— What the exercise asks —
Go through the entries below and say how many lines hold the word "increase". Nothing else is needed.
═══ Extracted material
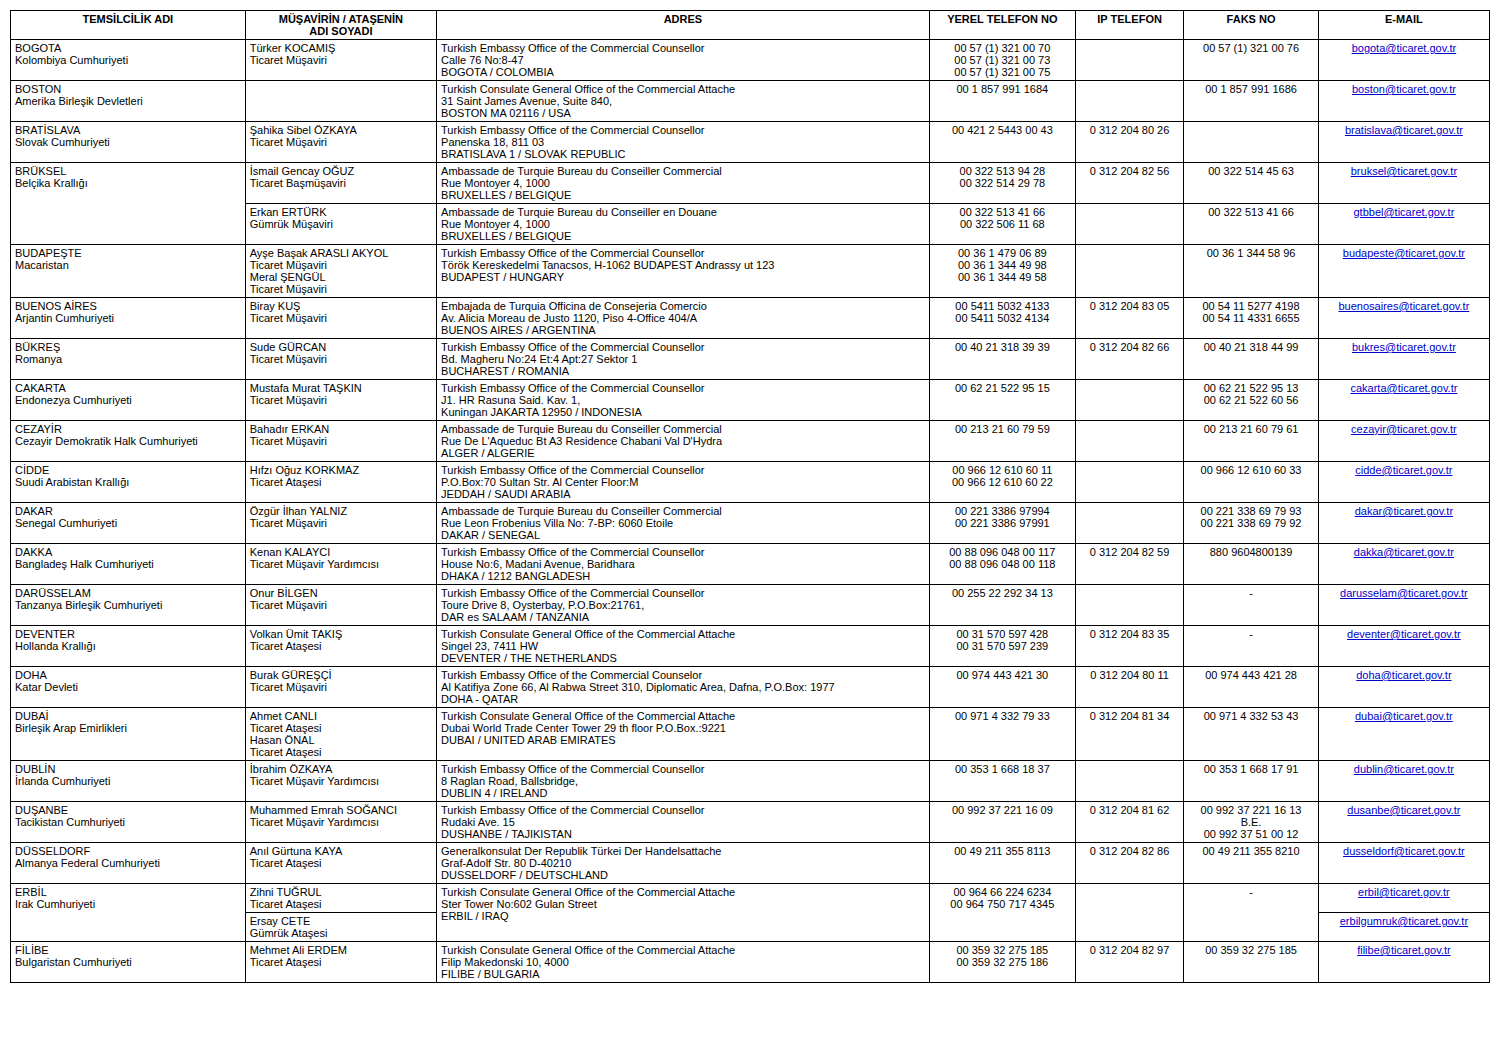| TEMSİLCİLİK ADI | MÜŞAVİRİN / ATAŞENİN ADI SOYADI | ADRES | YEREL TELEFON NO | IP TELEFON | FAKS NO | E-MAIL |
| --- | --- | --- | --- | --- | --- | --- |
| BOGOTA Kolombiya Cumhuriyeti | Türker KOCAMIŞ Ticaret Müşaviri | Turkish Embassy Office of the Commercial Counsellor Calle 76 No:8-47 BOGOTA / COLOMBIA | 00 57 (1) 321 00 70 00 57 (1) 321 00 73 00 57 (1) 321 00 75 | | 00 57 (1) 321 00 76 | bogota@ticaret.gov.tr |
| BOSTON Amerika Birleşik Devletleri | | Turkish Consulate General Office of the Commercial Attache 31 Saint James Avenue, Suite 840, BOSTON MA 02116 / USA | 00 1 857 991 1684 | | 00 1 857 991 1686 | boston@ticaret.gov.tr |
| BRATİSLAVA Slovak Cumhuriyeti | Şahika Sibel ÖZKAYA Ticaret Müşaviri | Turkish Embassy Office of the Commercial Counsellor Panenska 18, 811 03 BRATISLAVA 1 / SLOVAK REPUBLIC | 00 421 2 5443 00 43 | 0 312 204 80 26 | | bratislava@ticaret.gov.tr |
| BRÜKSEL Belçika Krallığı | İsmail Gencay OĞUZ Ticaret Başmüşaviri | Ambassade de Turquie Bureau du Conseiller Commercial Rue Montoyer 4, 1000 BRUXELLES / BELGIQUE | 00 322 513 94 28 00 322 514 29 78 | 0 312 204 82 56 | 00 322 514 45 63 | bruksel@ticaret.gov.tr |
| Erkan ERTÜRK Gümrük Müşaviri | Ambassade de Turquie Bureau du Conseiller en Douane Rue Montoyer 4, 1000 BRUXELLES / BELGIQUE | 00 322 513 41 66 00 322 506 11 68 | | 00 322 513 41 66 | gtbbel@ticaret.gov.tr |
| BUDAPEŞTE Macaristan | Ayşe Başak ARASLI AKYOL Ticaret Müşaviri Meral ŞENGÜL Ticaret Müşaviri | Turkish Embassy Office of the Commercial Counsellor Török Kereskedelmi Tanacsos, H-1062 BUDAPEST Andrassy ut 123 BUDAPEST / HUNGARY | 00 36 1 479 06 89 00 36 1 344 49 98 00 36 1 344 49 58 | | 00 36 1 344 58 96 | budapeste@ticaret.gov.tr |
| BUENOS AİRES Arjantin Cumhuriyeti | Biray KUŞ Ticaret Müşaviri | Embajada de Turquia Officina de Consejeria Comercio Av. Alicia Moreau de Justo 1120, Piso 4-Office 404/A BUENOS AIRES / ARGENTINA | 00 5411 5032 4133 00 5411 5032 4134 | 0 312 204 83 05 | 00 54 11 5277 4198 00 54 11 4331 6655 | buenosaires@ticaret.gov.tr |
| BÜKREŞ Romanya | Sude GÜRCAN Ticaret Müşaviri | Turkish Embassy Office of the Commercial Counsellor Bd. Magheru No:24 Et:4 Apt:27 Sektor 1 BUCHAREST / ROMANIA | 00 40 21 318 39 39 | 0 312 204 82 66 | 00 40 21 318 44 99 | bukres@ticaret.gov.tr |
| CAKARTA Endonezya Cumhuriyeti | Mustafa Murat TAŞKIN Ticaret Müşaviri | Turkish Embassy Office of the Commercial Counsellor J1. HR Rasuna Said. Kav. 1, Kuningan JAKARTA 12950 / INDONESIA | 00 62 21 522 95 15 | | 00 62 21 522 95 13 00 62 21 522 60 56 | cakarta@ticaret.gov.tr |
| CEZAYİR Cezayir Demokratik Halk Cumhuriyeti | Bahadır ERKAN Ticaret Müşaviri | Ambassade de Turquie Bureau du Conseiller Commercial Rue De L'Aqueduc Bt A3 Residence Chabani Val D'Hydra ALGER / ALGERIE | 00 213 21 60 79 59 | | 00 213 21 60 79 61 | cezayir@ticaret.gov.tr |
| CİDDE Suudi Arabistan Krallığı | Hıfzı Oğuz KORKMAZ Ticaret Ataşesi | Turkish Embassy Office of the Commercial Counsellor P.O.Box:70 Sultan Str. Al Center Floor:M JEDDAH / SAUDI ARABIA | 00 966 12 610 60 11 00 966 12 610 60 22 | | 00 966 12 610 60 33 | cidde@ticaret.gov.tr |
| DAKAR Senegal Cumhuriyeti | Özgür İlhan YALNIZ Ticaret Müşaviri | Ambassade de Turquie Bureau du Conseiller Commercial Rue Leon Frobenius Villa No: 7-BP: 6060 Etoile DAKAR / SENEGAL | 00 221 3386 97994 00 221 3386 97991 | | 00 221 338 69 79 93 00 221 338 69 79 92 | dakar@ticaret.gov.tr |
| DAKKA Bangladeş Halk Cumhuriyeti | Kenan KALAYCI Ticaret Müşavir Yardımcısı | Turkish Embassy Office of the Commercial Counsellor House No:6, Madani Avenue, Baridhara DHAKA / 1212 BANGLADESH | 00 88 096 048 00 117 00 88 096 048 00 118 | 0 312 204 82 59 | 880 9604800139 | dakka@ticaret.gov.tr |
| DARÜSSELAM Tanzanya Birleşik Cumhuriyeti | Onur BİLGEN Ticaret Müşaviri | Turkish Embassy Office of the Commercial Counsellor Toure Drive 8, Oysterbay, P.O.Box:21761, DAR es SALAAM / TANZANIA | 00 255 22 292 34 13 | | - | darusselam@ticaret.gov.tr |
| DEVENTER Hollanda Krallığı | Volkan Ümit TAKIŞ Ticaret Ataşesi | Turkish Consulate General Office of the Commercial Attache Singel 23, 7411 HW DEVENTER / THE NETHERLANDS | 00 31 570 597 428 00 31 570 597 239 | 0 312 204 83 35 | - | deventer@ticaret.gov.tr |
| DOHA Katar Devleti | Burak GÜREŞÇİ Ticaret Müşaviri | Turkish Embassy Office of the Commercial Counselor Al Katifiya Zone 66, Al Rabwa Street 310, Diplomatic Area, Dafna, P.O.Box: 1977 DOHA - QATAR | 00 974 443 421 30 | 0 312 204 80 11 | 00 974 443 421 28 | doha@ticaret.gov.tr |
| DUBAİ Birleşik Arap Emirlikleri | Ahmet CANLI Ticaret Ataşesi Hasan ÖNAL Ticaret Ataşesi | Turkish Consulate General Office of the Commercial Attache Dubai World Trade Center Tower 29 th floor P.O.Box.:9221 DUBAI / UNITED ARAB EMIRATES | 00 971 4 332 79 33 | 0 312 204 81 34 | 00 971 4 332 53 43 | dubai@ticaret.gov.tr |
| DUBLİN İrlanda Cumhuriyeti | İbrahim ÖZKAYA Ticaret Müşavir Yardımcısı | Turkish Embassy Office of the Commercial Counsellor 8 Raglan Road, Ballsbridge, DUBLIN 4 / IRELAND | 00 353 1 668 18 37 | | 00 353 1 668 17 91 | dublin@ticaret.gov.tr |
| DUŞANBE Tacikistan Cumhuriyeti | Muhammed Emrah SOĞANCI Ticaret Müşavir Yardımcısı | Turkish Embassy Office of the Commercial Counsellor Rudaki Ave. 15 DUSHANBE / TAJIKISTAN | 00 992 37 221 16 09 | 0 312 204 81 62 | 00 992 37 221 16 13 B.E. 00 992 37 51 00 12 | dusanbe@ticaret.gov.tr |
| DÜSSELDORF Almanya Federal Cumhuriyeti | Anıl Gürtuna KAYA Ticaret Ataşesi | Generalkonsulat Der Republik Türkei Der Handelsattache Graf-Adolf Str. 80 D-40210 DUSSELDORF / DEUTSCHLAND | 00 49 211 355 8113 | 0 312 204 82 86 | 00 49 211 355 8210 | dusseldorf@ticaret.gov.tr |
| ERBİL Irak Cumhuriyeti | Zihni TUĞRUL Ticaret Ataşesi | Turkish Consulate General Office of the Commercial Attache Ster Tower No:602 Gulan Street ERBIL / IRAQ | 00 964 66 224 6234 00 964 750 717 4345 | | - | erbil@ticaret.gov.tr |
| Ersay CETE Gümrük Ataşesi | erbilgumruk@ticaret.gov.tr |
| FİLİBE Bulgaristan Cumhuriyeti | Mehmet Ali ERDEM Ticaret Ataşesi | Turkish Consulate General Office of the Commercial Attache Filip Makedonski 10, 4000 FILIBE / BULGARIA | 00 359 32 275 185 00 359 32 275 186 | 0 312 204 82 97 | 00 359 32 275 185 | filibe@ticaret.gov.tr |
══════
═══ Extracted material
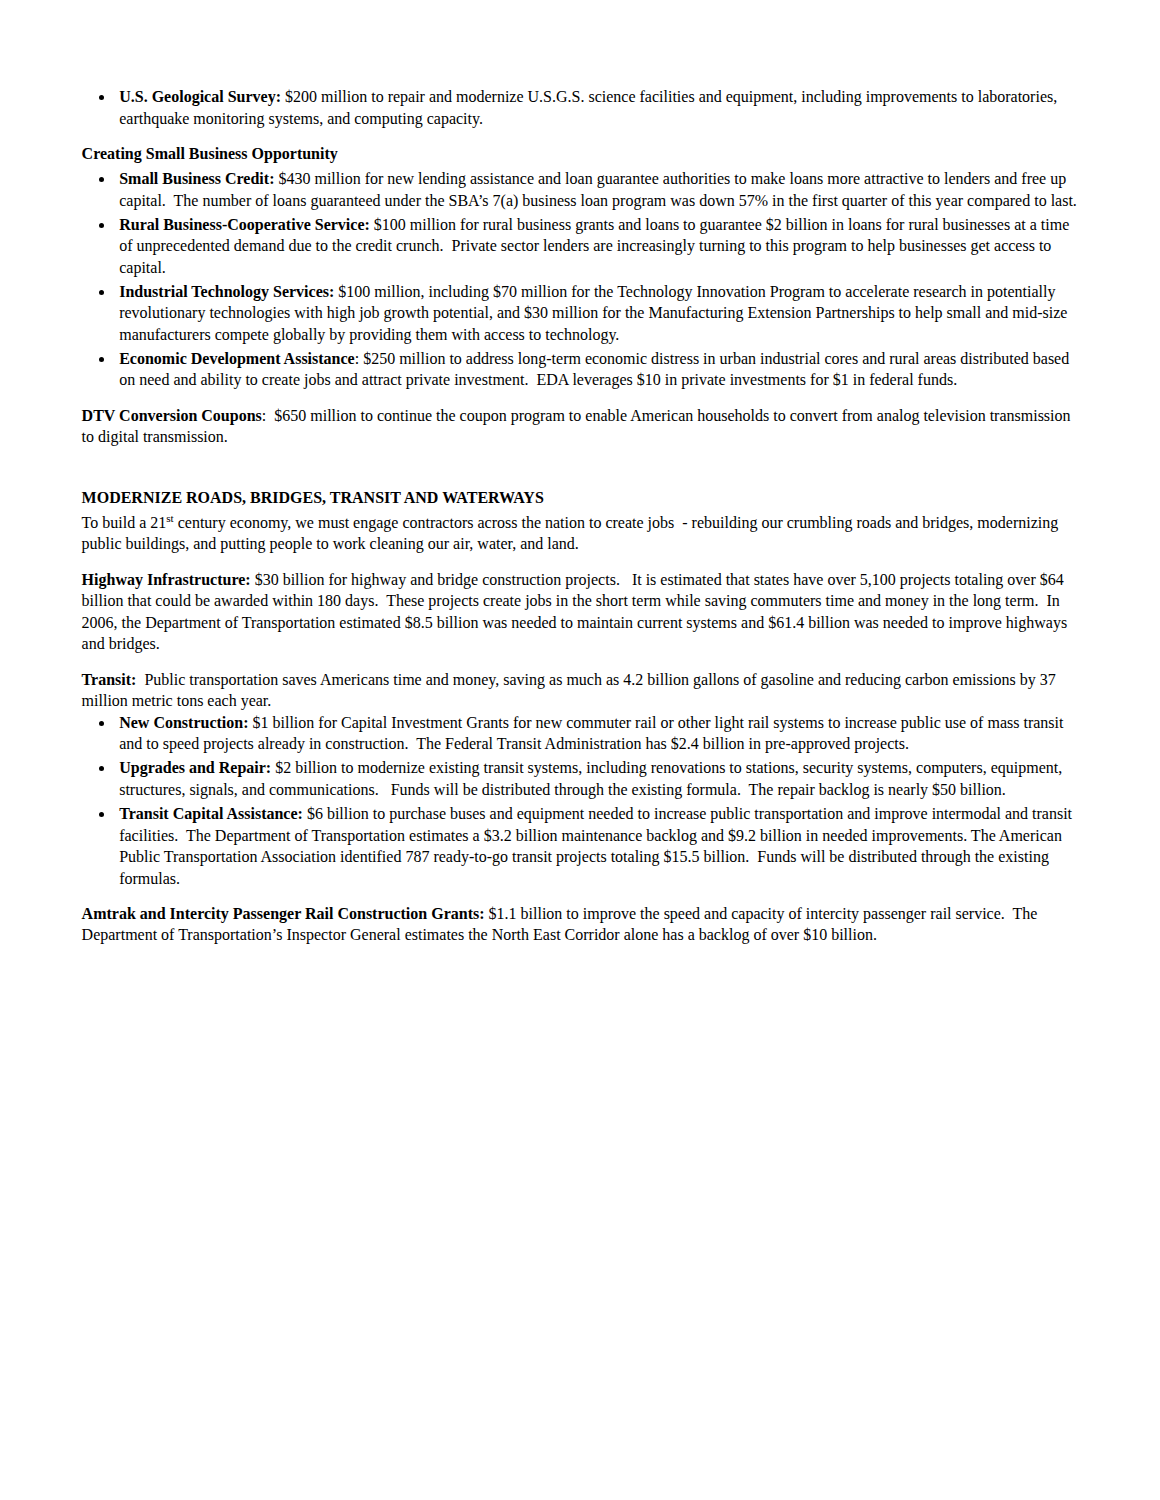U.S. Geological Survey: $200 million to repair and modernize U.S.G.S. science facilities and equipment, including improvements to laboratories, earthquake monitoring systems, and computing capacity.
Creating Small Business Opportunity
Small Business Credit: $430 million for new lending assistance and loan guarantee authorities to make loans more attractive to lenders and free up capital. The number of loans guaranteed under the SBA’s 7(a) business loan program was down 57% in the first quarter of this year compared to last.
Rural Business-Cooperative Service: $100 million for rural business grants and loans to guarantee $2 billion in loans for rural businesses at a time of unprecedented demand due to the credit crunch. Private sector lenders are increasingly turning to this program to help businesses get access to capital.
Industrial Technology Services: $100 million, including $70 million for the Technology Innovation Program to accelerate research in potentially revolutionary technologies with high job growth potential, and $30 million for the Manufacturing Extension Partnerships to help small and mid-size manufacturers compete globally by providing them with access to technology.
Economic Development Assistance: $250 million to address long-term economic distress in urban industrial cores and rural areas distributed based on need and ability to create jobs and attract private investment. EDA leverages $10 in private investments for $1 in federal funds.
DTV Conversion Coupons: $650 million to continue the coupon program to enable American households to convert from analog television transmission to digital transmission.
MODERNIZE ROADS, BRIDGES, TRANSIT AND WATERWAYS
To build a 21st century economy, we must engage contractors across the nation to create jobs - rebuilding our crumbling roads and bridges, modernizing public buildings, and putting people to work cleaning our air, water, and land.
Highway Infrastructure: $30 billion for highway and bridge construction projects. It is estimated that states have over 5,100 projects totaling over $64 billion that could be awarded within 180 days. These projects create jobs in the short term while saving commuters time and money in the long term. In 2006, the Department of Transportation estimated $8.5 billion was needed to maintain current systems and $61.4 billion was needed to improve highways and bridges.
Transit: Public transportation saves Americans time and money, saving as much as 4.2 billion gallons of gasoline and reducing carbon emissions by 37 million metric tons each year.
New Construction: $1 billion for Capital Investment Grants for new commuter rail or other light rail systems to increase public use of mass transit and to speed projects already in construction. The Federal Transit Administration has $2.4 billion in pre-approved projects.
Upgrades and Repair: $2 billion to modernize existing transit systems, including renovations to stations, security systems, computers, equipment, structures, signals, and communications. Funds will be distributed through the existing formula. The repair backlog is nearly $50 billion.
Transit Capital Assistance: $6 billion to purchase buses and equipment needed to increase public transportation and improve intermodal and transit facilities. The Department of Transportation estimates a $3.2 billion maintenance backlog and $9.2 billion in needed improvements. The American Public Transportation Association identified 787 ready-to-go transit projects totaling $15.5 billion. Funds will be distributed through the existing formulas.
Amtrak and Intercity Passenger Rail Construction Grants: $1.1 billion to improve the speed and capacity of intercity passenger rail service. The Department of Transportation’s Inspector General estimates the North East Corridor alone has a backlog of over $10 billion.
══════
— Solution for this problem —
2